- **Избранный отрывок**:

______________________________

Комендант Петропавловской крепости Сукин, не столь уж выдающийся мыслитель, простой служака, тем не менее оказался, на мой взгляд, мудрее многих образованных философов. Он как-то сказал Якушкину: «Вы затеяли пустое. Россия обширный край, который может управляться только самодержавным царем. Если бы даже и удалось 14-е, то за ним последовало бы столько беспорядков, что едва ли через 10 лет все пришло бы в порядок».
А Пушкин в разговоре с великим князем Михаилом Павловичем подверг сомнению высочайший манифест, утверждавший случайность событий 14 декабря и их европейское происхождение. И сделал страшное предсказание, не зная, что оказался пророком…
«Кто были на площади 14 декабря? Одни дворяне. Сколько же их будет при первом новом возмущении? Не знаю, а кажется, много».
Через несколько десятков лет его слова получат полное подтверждение.
Но это уже другая история – и другая книга…
В истории России, как и других стран, хватает странных, порой мистических совпадений. Ну, например, ведь и в самом деле первый Романов был Михаил и последний – Михаил, и началось царствование в Ипатьевском монастыре, а кончилось – в Ипатьевском доме…
Точно так же есть то ли щекочущая нервы мистика, то ли продиктованный неизвестной силой символизм в том, что декабристы, пренебрегши более удобными и просторными площадями, встали в каре вокруг памятника отцу-основателю гвардии. Истукан, чья смерть дала начало Гвардейскому Столетию, зелеными медными бельмами смотрел, как хлещет картечь по рядам последних мятежников этого самого Столетия, последним трубадурам гвардейской вольности, последним, кто попытался вновь воспользоваться старинной привилегией гвардии решать судьбу трона и того, кто на троне восседает…
Быть может, это злая насмешка некоей силы? Или их неосознанно потянуло к Медному Всаднику, чтобы подпитаться бешеной энергией Петра? Я не сторонник болтовни обо всех этих «энергетических подпитках» и «ауре монументов» – но как знать, как знать… Истина, как ей и водится, где-то посередине. В конце концов, не Пушкин первый выдумал, что зеленый всадник ночами срывается с постамента и гулко топочет по темным улицам – есть, знаете ли, интересные свидетельства… Как есть они и о Михайловском замке, где ночами порою проходит… Пален-то знал точно!

______________________________

- **Записи**:
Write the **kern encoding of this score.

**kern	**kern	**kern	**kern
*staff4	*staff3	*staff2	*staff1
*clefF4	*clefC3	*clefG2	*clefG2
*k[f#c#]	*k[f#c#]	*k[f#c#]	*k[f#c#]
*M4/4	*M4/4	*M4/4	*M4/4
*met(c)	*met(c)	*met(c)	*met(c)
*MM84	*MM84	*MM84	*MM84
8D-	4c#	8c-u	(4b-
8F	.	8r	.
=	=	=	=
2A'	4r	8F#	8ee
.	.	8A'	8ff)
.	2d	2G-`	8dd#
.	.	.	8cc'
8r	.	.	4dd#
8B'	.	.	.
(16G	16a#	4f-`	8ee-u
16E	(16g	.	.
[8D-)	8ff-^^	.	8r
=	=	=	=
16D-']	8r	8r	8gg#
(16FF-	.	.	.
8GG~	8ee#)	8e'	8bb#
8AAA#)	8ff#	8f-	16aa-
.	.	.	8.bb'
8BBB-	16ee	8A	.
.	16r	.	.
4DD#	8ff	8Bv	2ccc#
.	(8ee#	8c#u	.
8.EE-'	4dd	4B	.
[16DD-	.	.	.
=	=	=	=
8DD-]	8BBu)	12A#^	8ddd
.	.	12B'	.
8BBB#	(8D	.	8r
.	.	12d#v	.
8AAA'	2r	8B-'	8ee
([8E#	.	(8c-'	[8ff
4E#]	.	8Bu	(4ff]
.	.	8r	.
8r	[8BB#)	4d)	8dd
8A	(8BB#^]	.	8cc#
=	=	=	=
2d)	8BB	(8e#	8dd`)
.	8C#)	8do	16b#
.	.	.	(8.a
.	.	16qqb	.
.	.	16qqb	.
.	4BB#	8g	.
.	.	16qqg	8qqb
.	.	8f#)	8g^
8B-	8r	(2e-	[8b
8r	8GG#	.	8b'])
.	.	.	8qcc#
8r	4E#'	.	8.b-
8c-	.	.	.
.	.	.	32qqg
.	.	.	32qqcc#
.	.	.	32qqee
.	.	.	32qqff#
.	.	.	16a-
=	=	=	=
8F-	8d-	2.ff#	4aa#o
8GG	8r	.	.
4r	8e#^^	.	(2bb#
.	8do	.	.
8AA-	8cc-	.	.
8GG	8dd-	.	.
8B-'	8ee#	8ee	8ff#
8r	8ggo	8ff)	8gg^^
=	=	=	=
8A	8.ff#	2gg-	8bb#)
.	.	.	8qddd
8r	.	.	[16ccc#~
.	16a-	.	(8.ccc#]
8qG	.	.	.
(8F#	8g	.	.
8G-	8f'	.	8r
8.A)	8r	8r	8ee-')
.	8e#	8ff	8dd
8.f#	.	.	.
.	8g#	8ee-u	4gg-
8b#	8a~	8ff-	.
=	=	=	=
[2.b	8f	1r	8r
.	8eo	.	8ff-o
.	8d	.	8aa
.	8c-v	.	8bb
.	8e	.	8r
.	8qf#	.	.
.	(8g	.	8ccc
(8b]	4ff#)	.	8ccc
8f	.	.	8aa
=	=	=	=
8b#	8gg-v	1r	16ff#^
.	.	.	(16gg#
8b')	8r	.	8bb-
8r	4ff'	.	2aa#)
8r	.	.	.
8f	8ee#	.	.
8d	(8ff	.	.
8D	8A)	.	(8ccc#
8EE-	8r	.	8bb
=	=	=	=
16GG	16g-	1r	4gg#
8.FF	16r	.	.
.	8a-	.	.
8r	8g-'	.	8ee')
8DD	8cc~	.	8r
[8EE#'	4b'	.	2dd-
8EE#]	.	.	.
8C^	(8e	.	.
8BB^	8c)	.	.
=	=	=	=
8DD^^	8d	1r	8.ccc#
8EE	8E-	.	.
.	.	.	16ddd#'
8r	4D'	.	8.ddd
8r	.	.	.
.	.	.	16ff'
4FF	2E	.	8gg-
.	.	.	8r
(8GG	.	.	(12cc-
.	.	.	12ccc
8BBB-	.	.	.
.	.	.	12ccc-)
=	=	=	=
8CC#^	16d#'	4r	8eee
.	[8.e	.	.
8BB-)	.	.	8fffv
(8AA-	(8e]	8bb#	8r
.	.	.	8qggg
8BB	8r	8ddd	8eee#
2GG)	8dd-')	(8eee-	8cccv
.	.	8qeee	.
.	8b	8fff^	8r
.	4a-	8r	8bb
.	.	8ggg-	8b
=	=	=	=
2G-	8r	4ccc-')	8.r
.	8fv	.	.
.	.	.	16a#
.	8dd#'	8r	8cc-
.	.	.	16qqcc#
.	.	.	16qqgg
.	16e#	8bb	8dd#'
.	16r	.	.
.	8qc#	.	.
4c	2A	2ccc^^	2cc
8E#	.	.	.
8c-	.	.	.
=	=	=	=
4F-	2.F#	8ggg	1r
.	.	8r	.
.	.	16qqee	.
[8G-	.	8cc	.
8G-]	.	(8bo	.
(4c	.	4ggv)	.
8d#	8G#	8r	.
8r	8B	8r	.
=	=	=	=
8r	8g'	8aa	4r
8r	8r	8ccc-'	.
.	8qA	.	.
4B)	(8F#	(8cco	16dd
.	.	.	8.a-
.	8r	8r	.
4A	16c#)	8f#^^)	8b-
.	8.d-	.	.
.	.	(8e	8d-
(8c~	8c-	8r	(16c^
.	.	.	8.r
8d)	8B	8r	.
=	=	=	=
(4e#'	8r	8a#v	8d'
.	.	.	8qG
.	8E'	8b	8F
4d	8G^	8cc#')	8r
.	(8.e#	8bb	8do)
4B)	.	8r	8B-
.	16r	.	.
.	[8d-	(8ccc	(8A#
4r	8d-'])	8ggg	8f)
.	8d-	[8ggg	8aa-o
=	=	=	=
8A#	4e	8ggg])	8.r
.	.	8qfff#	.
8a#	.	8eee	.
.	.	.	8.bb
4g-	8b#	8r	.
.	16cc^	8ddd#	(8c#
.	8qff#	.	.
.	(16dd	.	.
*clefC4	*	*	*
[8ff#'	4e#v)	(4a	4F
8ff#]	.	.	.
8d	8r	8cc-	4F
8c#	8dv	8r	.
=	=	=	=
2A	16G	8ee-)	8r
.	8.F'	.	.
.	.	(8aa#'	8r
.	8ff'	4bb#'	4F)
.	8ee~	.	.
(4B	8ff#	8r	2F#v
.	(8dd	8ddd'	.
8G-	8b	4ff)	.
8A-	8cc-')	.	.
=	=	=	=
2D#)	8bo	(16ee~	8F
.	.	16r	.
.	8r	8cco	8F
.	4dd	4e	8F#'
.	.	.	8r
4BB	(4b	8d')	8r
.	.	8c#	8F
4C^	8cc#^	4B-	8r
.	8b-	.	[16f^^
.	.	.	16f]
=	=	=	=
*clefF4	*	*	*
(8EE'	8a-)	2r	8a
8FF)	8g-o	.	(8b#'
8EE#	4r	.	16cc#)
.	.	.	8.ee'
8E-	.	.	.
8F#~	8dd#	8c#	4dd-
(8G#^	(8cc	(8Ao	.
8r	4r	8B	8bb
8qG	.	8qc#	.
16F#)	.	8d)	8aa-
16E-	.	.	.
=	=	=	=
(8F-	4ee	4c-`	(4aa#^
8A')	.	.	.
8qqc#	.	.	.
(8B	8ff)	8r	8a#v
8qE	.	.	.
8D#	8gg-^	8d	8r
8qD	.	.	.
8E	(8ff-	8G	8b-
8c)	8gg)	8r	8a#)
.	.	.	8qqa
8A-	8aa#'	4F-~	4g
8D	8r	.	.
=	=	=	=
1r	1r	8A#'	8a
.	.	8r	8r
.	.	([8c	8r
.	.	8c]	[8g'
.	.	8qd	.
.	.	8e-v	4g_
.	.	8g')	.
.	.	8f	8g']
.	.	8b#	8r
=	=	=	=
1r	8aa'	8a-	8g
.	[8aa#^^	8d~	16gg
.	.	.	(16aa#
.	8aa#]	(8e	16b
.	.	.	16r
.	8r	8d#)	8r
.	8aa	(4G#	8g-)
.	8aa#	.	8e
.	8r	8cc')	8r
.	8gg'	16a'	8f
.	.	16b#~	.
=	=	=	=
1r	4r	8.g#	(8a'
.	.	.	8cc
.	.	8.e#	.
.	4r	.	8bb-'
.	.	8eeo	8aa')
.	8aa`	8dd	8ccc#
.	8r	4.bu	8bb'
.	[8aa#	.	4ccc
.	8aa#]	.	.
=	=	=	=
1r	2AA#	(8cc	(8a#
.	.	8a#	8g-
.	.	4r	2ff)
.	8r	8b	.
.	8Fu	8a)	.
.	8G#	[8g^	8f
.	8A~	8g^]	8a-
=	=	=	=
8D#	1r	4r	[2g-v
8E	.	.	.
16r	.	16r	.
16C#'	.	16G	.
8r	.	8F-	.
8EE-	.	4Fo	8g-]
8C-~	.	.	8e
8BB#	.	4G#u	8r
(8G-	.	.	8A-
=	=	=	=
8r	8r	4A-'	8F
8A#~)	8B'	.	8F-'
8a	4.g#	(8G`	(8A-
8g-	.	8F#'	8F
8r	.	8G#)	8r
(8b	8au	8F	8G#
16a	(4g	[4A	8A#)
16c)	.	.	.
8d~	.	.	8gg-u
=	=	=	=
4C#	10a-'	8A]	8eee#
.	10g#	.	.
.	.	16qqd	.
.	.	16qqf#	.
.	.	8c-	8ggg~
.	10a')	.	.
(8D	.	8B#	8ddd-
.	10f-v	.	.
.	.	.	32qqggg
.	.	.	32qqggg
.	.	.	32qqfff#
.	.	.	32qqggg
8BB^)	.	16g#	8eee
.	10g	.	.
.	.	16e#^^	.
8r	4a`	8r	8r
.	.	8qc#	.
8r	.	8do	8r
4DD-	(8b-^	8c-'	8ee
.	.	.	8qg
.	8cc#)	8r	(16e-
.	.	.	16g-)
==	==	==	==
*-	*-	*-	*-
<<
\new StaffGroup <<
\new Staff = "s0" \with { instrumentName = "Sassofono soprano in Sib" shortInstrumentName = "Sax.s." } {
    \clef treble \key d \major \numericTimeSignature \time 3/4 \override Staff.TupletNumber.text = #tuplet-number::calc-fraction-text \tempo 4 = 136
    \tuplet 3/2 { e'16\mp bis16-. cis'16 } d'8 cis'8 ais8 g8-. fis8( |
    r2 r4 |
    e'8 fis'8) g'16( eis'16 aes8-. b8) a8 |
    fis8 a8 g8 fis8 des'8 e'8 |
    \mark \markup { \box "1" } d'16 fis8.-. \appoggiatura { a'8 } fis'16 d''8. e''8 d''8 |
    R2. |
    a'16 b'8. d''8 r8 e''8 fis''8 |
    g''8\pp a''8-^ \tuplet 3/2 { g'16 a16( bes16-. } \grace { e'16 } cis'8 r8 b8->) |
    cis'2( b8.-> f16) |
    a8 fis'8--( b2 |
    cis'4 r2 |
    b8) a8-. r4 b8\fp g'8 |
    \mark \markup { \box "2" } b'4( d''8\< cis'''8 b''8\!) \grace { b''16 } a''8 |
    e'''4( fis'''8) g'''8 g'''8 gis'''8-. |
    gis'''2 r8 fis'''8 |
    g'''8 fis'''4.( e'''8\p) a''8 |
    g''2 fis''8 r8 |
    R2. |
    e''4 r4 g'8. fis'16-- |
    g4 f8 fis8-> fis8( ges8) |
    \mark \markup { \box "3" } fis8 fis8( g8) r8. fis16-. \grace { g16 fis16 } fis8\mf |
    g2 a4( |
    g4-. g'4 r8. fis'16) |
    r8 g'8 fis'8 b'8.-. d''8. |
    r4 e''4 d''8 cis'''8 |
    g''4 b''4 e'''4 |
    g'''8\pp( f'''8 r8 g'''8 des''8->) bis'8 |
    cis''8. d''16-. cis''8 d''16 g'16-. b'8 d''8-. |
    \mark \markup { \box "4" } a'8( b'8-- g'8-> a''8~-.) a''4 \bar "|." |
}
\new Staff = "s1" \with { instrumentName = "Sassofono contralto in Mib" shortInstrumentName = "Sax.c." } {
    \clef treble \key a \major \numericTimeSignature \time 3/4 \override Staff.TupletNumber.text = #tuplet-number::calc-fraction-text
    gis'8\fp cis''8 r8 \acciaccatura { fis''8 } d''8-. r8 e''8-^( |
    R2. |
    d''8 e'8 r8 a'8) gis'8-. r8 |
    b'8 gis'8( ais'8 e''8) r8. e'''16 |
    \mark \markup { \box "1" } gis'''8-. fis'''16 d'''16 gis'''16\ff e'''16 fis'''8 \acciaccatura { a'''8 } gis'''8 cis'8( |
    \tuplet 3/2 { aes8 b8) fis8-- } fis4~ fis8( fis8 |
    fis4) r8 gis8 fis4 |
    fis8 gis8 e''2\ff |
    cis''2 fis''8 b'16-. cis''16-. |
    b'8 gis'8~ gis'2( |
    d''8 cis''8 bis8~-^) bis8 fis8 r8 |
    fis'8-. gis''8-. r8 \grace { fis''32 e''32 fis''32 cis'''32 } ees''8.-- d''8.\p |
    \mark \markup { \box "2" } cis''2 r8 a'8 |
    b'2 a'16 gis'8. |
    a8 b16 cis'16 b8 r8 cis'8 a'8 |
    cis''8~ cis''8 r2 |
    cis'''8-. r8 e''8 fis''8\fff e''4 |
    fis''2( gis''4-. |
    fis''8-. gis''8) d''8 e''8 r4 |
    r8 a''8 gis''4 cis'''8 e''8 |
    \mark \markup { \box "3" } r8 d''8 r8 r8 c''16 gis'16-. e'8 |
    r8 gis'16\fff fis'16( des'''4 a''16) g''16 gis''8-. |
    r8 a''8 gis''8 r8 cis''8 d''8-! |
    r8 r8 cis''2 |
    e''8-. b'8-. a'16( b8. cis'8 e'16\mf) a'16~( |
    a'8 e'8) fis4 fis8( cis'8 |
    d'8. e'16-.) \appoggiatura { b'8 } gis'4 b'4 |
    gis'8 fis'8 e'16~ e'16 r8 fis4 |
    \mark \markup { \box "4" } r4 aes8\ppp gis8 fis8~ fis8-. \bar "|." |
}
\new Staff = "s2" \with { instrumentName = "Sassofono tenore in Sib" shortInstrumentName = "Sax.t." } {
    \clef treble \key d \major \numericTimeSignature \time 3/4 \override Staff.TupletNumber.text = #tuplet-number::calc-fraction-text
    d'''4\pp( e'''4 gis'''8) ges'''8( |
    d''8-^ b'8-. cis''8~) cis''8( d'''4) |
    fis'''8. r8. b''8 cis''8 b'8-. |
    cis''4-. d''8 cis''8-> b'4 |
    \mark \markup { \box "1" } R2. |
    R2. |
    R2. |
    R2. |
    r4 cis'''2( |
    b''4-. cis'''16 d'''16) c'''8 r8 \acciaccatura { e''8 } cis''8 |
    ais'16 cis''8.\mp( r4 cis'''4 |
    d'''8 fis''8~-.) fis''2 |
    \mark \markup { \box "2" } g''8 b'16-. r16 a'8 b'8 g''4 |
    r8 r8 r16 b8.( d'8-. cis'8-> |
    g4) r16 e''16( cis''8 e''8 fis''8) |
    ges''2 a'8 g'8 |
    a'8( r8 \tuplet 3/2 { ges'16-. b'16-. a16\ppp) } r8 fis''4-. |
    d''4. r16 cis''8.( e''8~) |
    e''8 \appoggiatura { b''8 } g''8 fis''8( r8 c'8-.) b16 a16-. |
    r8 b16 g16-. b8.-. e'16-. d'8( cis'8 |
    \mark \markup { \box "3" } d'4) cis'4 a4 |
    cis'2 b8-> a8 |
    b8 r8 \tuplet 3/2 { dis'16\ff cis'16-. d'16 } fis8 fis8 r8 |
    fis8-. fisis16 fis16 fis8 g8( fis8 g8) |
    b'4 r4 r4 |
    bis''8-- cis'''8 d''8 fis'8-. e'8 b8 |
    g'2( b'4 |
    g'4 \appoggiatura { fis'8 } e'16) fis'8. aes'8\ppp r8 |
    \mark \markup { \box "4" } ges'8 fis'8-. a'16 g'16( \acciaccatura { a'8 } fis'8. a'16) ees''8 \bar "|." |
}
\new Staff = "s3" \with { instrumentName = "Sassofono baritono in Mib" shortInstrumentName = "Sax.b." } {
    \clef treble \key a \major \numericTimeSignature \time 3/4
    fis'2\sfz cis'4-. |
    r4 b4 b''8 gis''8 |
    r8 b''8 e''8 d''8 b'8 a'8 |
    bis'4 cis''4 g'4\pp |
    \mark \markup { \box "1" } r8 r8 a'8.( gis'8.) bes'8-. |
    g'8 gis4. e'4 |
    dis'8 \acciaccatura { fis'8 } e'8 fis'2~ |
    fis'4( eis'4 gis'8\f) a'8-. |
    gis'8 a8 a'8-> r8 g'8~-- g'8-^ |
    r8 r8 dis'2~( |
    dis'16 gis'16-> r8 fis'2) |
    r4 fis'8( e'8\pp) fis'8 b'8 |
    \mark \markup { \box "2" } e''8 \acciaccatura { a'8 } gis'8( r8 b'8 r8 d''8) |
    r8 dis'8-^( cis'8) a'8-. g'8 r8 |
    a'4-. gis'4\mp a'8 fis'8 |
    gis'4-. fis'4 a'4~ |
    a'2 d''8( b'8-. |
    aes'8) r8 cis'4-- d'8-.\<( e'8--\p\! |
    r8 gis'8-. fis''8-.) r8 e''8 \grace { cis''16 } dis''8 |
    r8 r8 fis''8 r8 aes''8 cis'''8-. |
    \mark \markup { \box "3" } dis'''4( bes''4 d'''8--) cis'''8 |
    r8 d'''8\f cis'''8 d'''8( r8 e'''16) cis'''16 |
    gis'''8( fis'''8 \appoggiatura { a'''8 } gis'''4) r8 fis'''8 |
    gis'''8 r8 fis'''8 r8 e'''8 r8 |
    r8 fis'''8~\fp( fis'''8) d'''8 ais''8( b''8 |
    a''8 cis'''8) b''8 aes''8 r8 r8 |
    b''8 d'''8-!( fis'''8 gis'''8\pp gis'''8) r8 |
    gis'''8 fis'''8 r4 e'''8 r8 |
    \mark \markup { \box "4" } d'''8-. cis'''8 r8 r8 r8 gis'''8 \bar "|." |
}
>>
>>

______________________________

- **Задания**:
[a] Пожалуйста, перечислите все постройки, которые названы по имени в отрывке о декабристах.
[b] Перепишите из отрывка о декабристах часть, которая начинается словами «А Пушкин в разговоре» и продолжается до слов «получат полное подтверждение.».

- **Ответы**:
[a] Петропавловская крепость, Ипатьевский монастырь, Ипатьевский дом, Михайловский замок.

[b]
А Пушкин в разговоре с великим князем Михаилом Павловичем подверг сомнению высочайший манифест, утверждавший случайность событий 14 декабря и их европейское происхождение. И сделал страшное предсказание, не зная, что оказался пророком…
«Кто были на площади 14 декабря? Одни дворяне. Сколько же их будет при первом новом возмущении? Не знаю, а кажется, много».
Через несколько десятков лет его слова получат полное подтверждение.